ICAP supports Tanzania’s district network approach to bring HIV/AIDS services to remote portions of the country. HIV-infected individuals are identified through PMTCT and counseling and testing services at health centers and dispensaries, and subsequently linked with HIV care and ART at higher level facilities. In addition, ICAP is supporting the government’s effort to decentralize HIV/AIDS services from district hospitals to local health centers in rural areas. To this end, ICAP pioneered a “fast-track” approach for the rapid initiation of HIV/AIDS services at rural health facilities.

By 2009, ICAP expects to support more than 150 facilities providing PMTCT services and more than 60 facilities (including 35 primary health centers) providing HIV/AIDS services. Further development of partnerships with faith-based and community organizations will also strengthen links between ICAP-supported sites and nutrition and orphan programs, as well as psychosocial care and other support services.

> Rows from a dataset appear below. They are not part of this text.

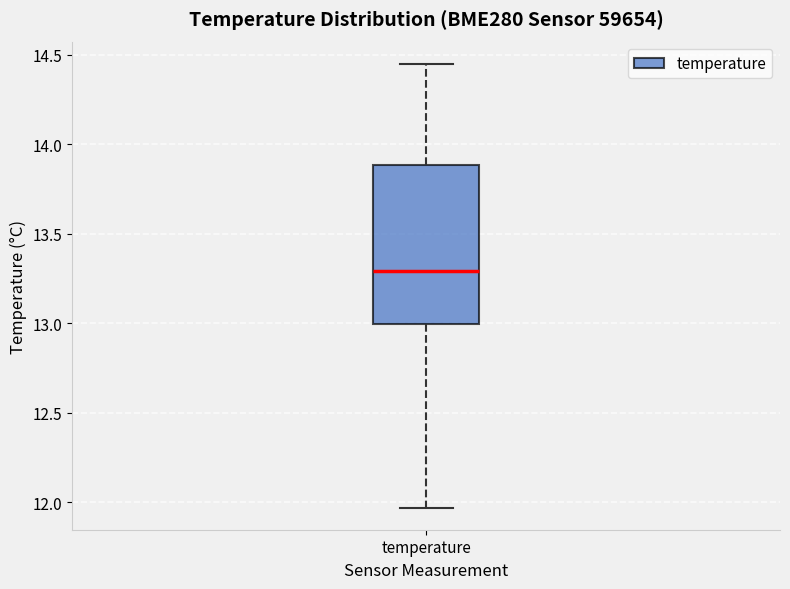

Read this box plot against the y-axis: the position of the median line, the range covered by the box, and the ends of both whiskers. The values are not printed on the chart, so give them approximately, as read against the axis.

median 13.30, box 13.00 to 13.90, whiskers 11.95 to 14.45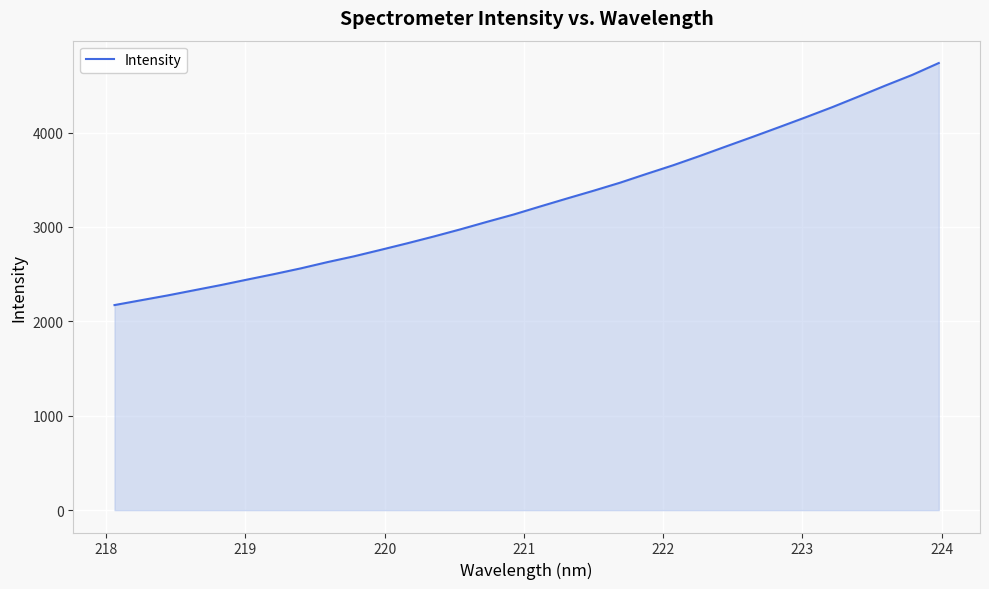

What is the maximum value shown in the chart?

4736.2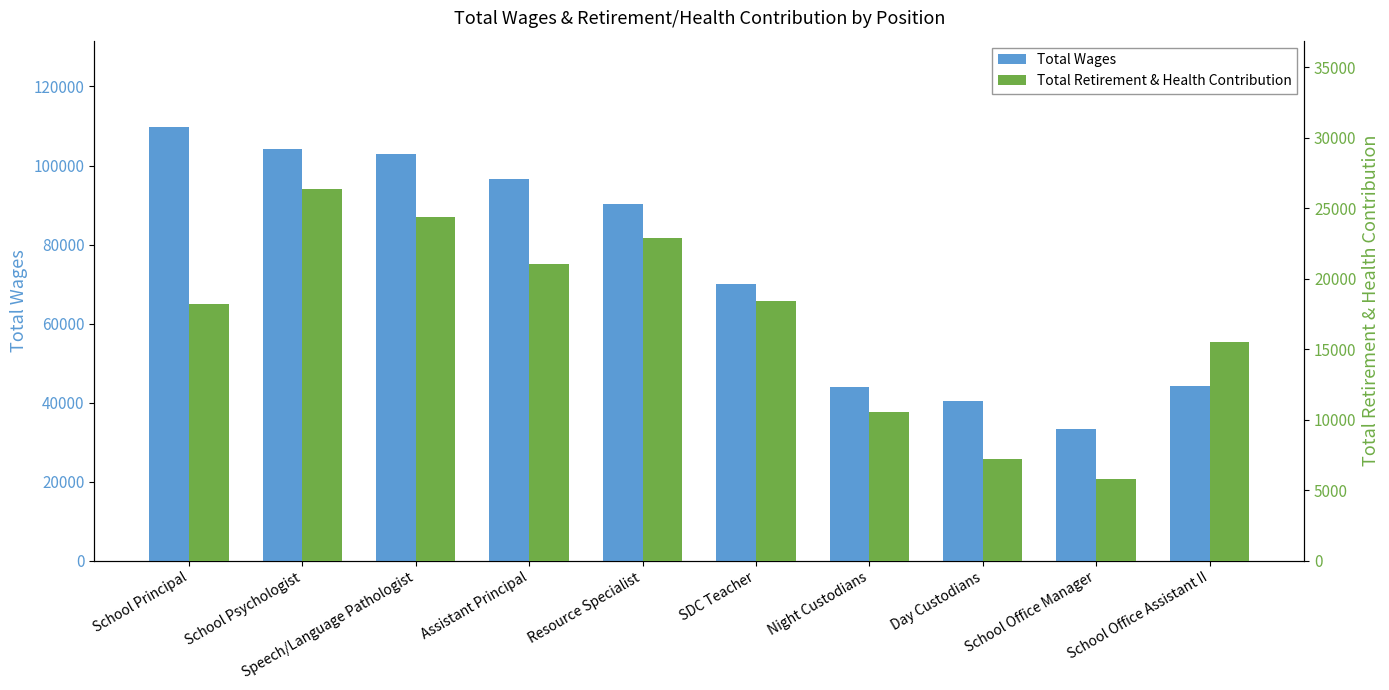

What are all the series names shown in the legend?

Total Wages, Total Retirement & Health Contribution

ICAP has established partnerships with numerous government and community organizations, including all 22 districts in the four regions of Zanzibar, Kagera, Kigoma, Pwani, and numerous faith- based and private sector clinics. In addition, ICAP supports the Ocean Road Cancer Institute in its efforts expand palliative care nationally and is working with Bugando Medical Center on a national expansion of laboratory services for early infant diagnosis. Several other non-governmental organizations are also key partners, including the Zanzibar Association of People Living with HIV/AIDS group, the Zanzibar Non-Governmental Organization Cluster, and many others.